Nowadays numba is usually a better solution for when you want to run some computationally expensive python code that itself calls numpy, etc.

For the parent commenter's use case though that wouldn't be a great solution either. In general, Python does not have an optimal way of operating on a shared data structure across OS threads and certainly not in a way that doesn't require forking the interpreter.

1 comments

You have to be much more careful about what you modify when using multithreading, so I'm not sure what you mean by that.

A lot of people here mention that sharing data is much easier with multithreading, but doing this without races is not easy.

You can't just use the values from difference threads like you would in normal code, you need to synchronize access with locks, which can be difficult to do correctly and can harm performance in a lot of cases.

I think a lot of the people who complain about the GIL are going to become acutely aware of why it was useful when they attempt to use GIL-less multithreading, and realize that removing it wasn't as great as it sounded at first!

In my experience, most problems are inherently synchronous with lots of mutable state and complex data dependencies, or inherently parallel with lots of tasks that can run independently. Problems that can be easily parallelized already work fine with multiprocessing! Problems that can't be easily parallelized are not something you can just slap some threading on to get more performance, and will require a lot of work to keep state synced!

This is just my opinion though and I'm sure there are plenty of domains that I don't have experience with that will benefit from no-GIL python!

> Problems that can be easily parallelized already work fine with multiprocessing!

Yeah, except afaik you pay more in context switches, sharing is more cumbersome. Also language runtime of a single process is likely working with less information, you end up using more memory on multiple language runtime instances

Frankly I'd just use Java or Go at that point and not even bother

Multithreading is hard but once you have been doing it a while, it becomes easy and most importantly, it’s stable.

When you have to deal with processes, there’s a lot of external factors out of your control because processes are much more visible and carry a lot of extra baggage.

Hard multithreading problems are fun. Hard multi-process problems are just tedious.

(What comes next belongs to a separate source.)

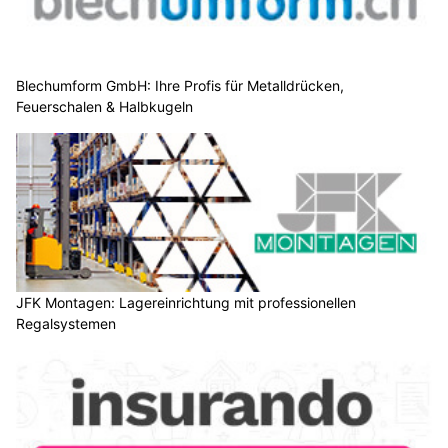
Blechumform GmbH: Ihre Profis für Metalldrücken,
Feuerschalen & Halbkugeln
JFK Montagen: Lagereinrichtung mit professionellen
Regalsystemen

As I understand it on Linux processes and threads are implemented in almost the same way, just that threads share memory. I've heard it said several times that the idea that processes are "heavier" is a bit of a myth. I guess they need to allocate heap space and threads don't. I'm not an expert, just mentioning because it sounded like you might be believing something which is at odds with what people say about processes and threads on Linux.
I'm not a Linux kernel dev but I think this is true! Not sure what's up with the downvotes.

You can create a process/thread chimera with certain system calls, and get something that is in-between a thread and process if you want, which is neat but maybe not that useful.

Creating processes on Linux is actually much faster than people seem to realize. I can spawn at least a few thousand a second from a quick test of spawning bash instances.

Not sure why this is directed at my comment-- I didn't touch on synchronization.

Yes, locks like mutexes, semaphores, etc. and approaches like atomics, lockfree datastructures come into play when writing multithreaded code. There's no getting around that.

> In my experience, most problems are inherently synchronous with lots of mutable state and complex data dependencies, or inherently parallel with lots of tasks that can run independently. Problems that can be easily parallelized already work fine with multiprocessing!

This is a hot take though-- most problems that are truly embarrassingly parallel don't work as well as you'd think w/ multiprocessing. There's a ton of overhead there and when you do need synchronization steps (eg; in reductions) it can get pretty messy.